The Three-Pointer: A Necessary Refreshment

1. Common purpose Heading into tonight's wire-to-wire win over Portland, the Wolves were getting tossed about by one of those bouts of trepidation--call it a prelude to panic--where serious consequences like somebody getting fired or traded or benched are mulled over if not endlessly discussed. A four-game losing streak that offered no clues, directions, or much hope for the team's future was the cause. The ballclub needed to stem the negativity that pervaded the squad, and they did, in the best way possible; not by one or two spectacular individual performances, but with their most unified and completely performed effort of the still-young season.

Not a single player was horrible, and most of them were better than their numbers would suggest. For example, Mark Blount committed two fouls, grabbed only one rebound and was 2-2 FG in 5:38 of play in the first period. But in the first few minutes, Blount's defensive rotations were anticipatory and crisp, sealing off two drives to the hoop and anchoring a defense that didn't yield a field goal in the first 5 and half minutes of action (at which time Minnesota led 14-1). Blount was also taking Zach Randolph, the tougher of the two interior matchups (Kevin Garnett had Jamaal Magloire). Blount's final line was 7 points, four rebounds and four fouls in 16:37 deceptively good minutes of action.

Ricky Davis, Mike James, Trenton Hassell, and of course KG were likewise engaged and very very aggressive at both ends of the court. Portland was plainly struggling with its own rhythm, absent super rook Brandon Roy now in addition to Joel Pryzbilla and Darius Miles, but you don't get 50 rebounds and make 27 assists (versus 15 turnovers) without a majority of the squad filling their roles with a common purpose. It was a sign of faith in the future.

2. Garnett as primary dime-dropper I enjoy watching this team so much more when most everything runs through KG. That's because Garnett not only makes the best decisions on the ballclub, but most every other element of his game is elevated when he is getting mucho touches as the waystation of the half-court setup. Take tonight's line: 20 points (on 6-15 FG and 8-11 FT), 7 assists, 13 rebounds, 3 steals, 5 blocks, 6 fouls (he was DQ'd with 1:10 left)and 4 turnovers. By comparison, Ricky Davis had 18 shots and but four assists (and played better, but not good, defense), and, like Mike James, frequently went to the hole for his points. Davis is capable of beautiful passes and bunches of assists, but he doesn't think like a point guard, in terms of keeping everybody involved and regulating the passing tempo at a pleasingly, almost hynotically, metronomic clip the way Garnett does it when he's on and in control. Tonight was the first time all year I've really seen him in that vintage mode. Oh, and in the 4th quarter he scored 11 points (next highest Wolf had 3)and led the team in boards, blocks and (tied) assists, plus executed a layup and a pretty assist immediately after the only two occasions after the first quarter that Portland cut the lead to single digits. In the locker room, he went out of his way to praise James, Davis, and Casey, the former two for being aggressive and the latter for utilizing his mismatches on Magloire (out on the perimeter) and rookie LaMarcus Aldridge (down in the paint).

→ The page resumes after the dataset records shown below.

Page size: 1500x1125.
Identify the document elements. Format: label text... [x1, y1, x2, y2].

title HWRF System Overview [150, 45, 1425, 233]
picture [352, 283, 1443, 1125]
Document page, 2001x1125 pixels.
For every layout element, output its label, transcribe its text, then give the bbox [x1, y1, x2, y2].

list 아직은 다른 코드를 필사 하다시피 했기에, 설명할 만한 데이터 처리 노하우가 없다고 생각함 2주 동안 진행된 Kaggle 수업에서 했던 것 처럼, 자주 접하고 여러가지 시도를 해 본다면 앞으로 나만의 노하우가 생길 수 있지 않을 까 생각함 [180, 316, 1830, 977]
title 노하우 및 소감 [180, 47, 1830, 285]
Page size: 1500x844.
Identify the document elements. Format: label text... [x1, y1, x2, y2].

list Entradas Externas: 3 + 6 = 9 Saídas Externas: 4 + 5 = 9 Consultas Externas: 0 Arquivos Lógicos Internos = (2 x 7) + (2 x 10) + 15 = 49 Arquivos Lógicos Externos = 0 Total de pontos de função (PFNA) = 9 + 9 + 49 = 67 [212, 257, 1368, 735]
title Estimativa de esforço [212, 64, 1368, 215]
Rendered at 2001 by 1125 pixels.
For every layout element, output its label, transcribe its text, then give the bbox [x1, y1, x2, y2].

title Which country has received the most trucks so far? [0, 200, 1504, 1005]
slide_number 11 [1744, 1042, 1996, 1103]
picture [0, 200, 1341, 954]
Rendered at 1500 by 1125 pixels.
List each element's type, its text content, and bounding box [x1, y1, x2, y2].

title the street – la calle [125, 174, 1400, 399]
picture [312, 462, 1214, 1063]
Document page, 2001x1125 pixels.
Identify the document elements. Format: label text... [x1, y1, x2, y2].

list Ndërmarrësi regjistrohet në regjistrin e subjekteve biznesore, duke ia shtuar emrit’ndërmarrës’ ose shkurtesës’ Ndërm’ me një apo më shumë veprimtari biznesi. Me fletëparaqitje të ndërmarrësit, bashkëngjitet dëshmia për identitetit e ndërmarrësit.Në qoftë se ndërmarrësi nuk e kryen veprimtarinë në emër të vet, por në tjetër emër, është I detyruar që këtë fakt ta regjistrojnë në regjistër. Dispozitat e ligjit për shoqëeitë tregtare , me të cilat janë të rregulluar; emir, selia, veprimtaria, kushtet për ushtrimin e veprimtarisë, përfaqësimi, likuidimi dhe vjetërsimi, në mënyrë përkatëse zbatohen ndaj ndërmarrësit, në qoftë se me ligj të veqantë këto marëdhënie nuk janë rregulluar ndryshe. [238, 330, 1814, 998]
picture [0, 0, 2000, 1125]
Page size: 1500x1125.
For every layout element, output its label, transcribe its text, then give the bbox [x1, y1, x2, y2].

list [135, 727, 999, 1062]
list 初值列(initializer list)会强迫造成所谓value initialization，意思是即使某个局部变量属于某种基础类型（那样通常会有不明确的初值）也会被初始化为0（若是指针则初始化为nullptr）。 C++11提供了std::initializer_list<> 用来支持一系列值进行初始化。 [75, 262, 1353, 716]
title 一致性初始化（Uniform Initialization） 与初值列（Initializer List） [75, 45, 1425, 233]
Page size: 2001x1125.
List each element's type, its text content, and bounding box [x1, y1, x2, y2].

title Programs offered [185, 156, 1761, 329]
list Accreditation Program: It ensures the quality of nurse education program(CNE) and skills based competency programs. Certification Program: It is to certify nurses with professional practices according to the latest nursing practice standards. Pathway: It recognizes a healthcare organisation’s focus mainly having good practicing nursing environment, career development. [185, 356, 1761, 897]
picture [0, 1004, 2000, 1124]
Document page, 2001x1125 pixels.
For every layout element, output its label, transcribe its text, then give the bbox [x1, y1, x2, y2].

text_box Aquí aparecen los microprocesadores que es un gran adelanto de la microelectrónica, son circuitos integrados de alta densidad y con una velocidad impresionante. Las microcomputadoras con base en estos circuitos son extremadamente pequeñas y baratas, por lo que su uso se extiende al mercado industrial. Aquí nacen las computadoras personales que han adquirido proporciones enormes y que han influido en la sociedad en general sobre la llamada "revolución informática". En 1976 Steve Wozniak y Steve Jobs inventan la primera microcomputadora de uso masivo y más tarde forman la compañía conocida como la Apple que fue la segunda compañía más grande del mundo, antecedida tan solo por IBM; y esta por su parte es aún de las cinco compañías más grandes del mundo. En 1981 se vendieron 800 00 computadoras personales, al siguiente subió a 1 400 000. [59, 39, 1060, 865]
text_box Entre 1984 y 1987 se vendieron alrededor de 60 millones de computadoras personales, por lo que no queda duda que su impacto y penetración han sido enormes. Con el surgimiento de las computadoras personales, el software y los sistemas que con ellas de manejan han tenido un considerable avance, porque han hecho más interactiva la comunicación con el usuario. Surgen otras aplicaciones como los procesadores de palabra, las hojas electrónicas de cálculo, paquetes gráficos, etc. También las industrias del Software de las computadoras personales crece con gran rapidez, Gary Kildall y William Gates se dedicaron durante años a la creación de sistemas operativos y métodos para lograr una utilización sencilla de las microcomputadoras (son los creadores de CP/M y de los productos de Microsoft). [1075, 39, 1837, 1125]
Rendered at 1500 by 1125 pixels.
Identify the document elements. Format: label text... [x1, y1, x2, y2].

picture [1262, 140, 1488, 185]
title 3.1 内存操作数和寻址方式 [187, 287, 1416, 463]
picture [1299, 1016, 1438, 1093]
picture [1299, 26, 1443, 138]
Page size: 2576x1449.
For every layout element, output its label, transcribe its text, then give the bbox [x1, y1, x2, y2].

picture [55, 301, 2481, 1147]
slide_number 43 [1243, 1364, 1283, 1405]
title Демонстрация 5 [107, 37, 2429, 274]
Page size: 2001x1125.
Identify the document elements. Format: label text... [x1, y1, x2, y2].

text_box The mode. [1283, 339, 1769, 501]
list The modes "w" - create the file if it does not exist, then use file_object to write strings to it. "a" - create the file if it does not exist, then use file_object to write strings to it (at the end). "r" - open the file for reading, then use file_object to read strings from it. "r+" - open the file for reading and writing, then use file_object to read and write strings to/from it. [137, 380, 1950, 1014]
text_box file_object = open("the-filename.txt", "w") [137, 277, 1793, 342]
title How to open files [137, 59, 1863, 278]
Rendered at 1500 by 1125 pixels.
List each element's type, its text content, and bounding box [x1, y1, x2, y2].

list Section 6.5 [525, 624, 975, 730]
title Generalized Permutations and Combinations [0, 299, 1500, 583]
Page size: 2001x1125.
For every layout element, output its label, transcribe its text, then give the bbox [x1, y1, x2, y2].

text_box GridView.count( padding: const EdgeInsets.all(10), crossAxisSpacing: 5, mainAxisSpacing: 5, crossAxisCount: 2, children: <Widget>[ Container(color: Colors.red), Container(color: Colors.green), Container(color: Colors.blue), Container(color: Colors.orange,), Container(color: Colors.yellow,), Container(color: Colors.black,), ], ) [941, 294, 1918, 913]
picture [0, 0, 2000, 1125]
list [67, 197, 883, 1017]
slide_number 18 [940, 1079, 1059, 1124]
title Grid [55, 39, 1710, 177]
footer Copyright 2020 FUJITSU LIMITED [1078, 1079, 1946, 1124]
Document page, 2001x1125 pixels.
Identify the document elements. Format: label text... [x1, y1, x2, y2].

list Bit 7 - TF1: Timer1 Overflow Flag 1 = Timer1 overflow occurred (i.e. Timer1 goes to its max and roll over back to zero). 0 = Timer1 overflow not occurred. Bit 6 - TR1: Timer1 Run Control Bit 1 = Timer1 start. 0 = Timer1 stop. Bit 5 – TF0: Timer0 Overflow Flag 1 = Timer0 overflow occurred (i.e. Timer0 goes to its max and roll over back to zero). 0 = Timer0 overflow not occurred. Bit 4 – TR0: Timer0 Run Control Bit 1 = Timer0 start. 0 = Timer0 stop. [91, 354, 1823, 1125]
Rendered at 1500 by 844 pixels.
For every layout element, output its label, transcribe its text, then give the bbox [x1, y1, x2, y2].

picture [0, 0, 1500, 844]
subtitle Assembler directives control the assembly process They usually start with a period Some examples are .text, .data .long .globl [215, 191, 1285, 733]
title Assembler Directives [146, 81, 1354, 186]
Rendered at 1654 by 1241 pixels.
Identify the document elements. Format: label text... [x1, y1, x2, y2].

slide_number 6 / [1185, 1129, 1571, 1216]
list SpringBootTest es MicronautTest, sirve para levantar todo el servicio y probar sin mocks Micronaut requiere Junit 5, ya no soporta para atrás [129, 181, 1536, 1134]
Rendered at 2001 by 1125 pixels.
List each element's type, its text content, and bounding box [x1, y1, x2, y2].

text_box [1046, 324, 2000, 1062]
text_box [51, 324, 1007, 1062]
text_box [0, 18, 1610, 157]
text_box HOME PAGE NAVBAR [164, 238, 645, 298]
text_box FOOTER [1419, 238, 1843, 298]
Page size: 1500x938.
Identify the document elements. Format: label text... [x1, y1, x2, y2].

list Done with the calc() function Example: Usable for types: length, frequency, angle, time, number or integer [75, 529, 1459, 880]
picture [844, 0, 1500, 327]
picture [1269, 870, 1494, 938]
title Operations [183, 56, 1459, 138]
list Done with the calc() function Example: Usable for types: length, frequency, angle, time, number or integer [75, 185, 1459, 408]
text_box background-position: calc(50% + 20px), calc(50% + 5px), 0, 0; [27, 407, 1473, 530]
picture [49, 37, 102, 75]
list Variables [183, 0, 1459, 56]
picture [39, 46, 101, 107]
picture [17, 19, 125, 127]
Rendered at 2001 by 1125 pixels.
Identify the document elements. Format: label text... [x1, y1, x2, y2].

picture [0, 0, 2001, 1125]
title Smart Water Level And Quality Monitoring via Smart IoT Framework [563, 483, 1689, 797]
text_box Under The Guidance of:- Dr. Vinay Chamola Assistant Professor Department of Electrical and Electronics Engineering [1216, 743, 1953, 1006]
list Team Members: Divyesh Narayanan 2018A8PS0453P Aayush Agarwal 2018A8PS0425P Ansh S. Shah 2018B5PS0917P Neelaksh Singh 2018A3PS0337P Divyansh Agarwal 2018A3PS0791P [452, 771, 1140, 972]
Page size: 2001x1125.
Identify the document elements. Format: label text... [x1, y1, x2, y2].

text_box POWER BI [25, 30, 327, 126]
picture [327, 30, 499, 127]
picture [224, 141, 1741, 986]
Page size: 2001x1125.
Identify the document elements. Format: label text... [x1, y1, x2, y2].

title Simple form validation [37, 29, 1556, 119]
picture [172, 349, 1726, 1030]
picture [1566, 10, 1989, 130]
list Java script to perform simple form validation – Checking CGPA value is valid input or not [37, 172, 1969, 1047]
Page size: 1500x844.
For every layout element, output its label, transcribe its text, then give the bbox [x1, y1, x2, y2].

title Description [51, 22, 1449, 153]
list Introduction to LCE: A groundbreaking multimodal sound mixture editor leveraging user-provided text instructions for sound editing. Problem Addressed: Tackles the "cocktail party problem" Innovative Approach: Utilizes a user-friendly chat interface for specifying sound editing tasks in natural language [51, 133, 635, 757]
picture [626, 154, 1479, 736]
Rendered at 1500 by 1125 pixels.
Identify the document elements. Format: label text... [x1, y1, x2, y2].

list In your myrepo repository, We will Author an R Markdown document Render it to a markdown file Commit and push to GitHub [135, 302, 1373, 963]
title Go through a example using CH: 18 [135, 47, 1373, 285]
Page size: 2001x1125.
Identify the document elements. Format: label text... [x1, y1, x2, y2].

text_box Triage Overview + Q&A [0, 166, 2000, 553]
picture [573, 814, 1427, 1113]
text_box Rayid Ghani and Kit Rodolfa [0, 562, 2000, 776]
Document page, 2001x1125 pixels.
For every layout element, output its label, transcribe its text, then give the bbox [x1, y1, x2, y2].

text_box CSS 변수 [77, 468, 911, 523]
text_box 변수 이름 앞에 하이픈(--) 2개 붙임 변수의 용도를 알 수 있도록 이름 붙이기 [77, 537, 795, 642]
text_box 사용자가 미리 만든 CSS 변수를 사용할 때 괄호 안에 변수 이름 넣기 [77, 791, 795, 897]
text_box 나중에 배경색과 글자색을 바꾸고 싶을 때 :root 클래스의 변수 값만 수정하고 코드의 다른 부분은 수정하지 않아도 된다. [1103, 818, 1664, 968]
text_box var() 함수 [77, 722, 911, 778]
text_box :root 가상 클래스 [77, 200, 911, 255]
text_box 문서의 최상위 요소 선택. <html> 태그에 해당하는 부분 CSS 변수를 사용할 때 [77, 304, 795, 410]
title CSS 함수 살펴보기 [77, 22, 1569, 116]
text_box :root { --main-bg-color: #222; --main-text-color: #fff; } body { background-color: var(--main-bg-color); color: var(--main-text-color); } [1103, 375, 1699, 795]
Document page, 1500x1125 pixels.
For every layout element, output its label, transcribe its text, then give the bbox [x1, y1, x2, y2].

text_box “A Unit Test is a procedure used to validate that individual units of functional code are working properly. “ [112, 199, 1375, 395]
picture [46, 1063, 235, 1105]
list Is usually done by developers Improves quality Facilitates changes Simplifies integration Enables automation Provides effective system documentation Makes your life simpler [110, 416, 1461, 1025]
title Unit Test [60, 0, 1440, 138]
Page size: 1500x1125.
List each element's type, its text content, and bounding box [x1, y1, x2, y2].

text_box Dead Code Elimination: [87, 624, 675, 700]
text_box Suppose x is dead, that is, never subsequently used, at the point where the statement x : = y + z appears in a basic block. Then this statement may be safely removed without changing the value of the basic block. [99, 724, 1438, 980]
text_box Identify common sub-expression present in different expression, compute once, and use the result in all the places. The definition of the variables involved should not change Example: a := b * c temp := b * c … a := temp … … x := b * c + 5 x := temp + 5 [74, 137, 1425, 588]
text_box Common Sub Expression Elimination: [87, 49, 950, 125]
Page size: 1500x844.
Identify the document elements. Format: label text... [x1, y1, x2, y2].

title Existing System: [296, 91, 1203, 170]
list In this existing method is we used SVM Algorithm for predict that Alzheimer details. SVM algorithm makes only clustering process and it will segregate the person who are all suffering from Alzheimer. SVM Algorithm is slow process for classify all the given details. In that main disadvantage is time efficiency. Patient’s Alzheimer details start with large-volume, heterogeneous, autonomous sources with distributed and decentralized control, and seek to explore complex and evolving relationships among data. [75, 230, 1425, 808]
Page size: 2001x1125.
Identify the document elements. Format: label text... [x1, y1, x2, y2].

3. A few quick hits Mark Madsen returned from injury for his first minutes of the season and quickly ascended over Griffin and Craig Smith as Blount's primary backup on the strength of his able jousting with Zach Randolph and others down low. Front line players should enjoy playign with Mad Dog, who (1)boxes out well and (2)contests for loose rebounds, (1)giving his teammates space and lanes to grab boards and (2) opportunities to belatedly join the scrum or have a ball bounce into their hands.

Nate McMillan gave Minnesota a gift with an extended rest of Randolph in the 4th period. Otherwise, KG might have fouled out sooner and Madsen would have been even more spent from his return to action.

When Blount was bowled over in the fourth quarter, KG ran from midcourt down to the paint to help him up. You can name the superstars on one hand who would do that for a teammate.

Great rebounding and the Wolves' "flow" offense remains a chicken-or-the-egg conundrum. Tonight they owned the glass, 14-3, and the scoreboard, 20-5 two-thirds of the way through the first period.

Casey said in the postgame press conference that the team emphasized ball movement and penetration, running drills that discouraged dribbling. It showed.

Finally, I will be heading out to celebrate my father's 80th birthday for a week on the east coast and will thus miss the next five Timberwolves games. Anyone interested in trying their hand at a trey after any of these tilts? If so, mention it along with your comment (I'll go in and edit it out) and we'll set up some sort of schedule. In case of duplications, frequent posters will get the nod. And, worst case scenario, we'll run open threads or continue comments from previous treys so the forum can continue. I'll have a laptop, but, alas, no TV access or NBA ticket, so anything I say will be flying blind.